Having met her at a couple festivals, these lyrics as far as I can tell are 100% accurate.
Closing out the album are ‘Beautiful Dream’ and ‘Goodbye’.
‘Beautiful Dream’ is an anti-war song with a nice jangly electric guitar-and-mandola wall of sound. The lyrics seems hopeful but also self-consciously naive with the chorus,
“No more war, Just love / Is a beautiful dream”
‘Goodbye’, the album’s closing number starts with a cinematic-sounding intro, powered by floor toms, spacey keyboards and sparse piano work.
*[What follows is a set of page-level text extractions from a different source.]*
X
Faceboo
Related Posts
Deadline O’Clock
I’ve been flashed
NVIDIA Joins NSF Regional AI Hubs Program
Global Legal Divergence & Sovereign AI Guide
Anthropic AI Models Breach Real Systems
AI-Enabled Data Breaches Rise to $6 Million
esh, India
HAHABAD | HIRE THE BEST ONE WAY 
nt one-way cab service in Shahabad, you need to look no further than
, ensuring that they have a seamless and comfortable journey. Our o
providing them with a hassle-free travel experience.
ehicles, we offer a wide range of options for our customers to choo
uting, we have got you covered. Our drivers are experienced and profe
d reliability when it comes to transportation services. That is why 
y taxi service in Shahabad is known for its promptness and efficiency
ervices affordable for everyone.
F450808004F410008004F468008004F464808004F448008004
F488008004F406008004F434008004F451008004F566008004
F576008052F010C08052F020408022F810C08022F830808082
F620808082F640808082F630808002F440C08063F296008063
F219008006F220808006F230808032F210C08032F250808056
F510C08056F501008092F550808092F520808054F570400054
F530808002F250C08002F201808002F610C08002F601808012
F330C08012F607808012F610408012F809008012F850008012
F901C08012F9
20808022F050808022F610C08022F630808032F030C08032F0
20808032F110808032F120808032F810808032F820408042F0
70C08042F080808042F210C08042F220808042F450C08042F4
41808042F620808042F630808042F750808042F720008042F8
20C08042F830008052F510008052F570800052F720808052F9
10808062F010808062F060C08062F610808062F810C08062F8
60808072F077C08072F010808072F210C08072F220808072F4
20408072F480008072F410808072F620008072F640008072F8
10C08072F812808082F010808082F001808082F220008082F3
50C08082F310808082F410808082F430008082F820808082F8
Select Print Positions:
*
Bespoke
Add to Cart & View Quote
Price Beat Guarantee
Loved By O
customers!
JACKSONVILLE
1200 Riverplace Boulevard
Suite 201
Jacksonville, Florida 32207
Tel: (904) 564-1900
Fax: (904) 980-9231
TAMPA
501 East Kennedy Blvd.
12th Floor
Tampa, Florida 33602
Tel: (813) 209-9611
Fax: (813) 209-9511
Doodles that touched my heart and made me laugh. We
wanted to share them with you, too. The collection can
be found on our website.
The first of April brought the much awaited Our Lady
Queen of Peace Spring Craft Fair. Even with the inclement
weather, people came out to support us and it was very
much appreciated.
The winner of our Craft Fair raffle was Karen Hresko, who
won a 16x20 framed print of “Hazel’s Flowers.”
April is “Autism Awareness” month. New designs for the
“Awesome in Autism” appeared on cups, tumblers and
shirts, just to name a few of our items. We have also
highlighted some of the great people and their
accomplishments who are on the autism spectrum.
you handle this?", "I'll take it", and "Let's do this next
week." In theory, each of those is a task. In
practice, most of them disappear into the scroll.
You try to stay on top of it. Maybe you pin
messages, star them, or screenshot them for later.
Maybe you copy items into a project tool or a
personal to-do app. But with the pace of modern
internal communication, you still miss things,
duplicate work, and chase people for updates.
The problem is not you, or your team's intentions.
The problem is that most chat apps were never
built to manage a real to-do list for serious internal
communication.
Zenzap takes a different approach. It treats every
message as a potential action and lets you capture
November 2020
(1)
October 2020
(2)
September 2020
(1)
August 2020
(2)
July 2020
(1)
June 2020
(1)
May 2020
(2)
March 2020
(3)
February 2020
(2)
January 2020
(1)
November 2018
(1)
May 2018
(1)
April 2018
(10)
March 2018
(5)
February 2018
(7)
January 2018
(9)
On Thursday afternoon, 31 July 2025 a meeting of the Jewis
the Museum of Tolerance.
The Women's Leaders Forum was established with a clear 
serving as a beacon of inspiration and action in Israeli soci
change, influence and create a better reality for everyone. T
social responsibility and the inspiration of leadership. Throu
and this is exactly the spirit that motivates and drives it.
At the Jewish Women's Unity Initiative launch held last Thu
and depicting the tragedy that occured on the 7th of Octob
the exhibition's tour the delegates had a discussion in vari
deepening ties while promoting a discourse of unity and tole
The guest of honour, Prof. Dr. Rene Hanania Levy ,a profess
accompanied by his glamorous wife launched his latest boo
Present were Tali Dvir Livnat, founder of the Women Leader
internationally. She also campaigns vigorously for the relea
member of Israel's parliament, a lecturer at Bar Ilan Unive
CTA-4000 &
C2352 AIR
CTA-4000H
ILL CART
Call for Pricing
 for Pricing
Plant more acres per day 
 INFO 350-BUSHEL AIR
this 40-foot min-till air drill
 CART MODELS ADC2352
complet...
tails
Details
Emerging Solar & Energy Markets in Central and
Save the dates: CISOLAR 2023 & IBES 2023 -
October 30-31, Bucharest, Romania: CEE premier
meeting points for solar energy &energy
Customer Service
It builds to a hopeful song about moving on on life:
“I’m holding on, to something that’s killing me To something that’s thrilling me I’m changing things, you were my everything Ain’t nothing can be the same ‘Cause I’m leaving tonight.”
The band writes “It’s a goodbye to a love that’s lost; it’s a goodbye as in lost life; it’s a goodbye as in leaving drug or alcohol addiction.” A fitting hopeful ending to the album
Return To The Stones’, is an unpredictable journey, full of alluring settings, powerful stories and a colourful cast of characters. If you want folk and punk fused in a way that would even surprise the most loyal readers of London Celtic Punks, look no further.
2019’s Ragged Bear Festival will be held on the 25th and 26th of October at The Crew and Queen’s Hall, conveniently locked in the same building in Nuneaton, Warwickshire.